**SOURCE DOCUMENT:**
****
I give them a P for Persistence

Persistent – adj – continuing, esp. in the face of opposition, etc. See also: Black Death, Hemorrhoids, Dell computers.

You may recall about a year ago, I purchased a Dell Mini, in purple. Cute little thing, hardly worth the trouble of owning, but adorable nevertheless. As in all of my past Dell purchases, the first thing I did when taking it out of the box was remove all of the Dell-specific spyware and garbage they pile on that allows them to track my every fart. Then I removed all the pathetic anti-virus samplers and installed a real-man’s computer condom.

I rarely used it online, since I bought it to use basically as nothing more than an easily accessible media storage and computer backup system.

But if you also recall, that became my rally-cry against Dell purchases, since they insisted on phoning me at work and home once a week, every week, for months at a time, asking if they could assist me in setting up my Dell Mini, did I require help getting it online? Why hadn’t I used it yet? Why hadn’t I turned on Lojack? Did I need their assistance in making the computer work, since clearly I wasn’t surfing the ‘net and reporting back to them my every itch.
****
**GIVEN RECORDS:**
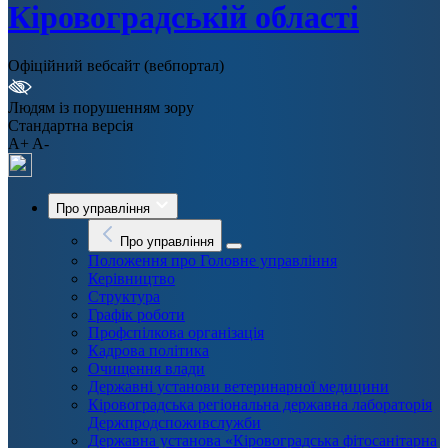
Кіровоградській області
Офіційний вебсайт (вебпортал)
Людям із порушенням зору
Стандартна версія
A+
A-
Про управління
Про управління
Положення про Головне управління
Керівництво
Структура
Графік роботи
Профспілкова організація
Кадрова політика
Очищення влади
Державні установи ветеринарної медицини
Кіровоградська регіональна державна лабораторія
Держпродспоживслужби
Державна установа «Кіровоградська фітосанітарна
****
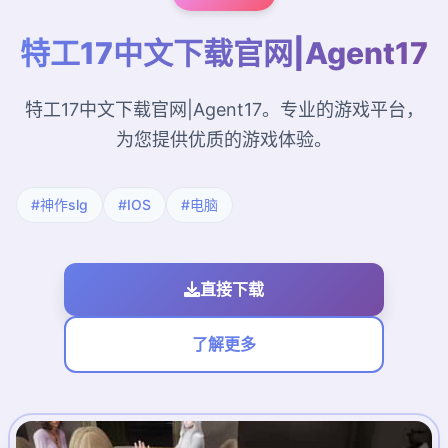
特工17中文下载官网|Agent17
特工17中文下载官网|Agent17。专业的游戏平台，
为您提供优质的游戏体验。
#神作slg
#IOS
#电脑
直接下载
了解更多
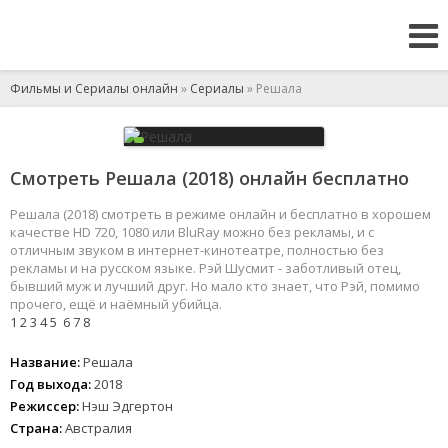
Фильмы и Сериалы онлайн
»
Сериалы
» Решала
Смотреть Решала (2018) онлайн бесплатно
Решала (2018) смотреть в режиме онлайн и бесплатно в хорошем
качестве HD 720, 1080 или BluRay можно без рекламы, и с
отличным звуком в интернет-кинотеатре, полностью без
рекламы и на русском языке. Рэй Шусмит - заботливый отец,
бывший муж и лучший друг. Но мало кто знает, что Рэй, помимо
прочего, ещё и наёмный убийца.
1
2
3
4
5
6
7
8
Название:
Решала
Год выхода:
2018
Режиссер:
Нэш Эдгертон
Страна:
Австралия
****
**WHAT IS REQUIRED:** Copy out everything in the Dell Mini post from "You may recall" down to "real-man’s computer condom.".

**WRITTEN SOLUTION:**
You may recall about a year ago, I purchased a Dell Mini, in purple. Cute little thing, hardly worth the trouble of owning, but adorable nevertheless. As in all of my past Dell purchases, the first thing I did when taking it out of the box was remove all of the Dell-specific spyware and garbage they pile on that allows them to track my every fart. Then I removed all the pathetic anti-virus samplers and installed a real-man’s computer condom.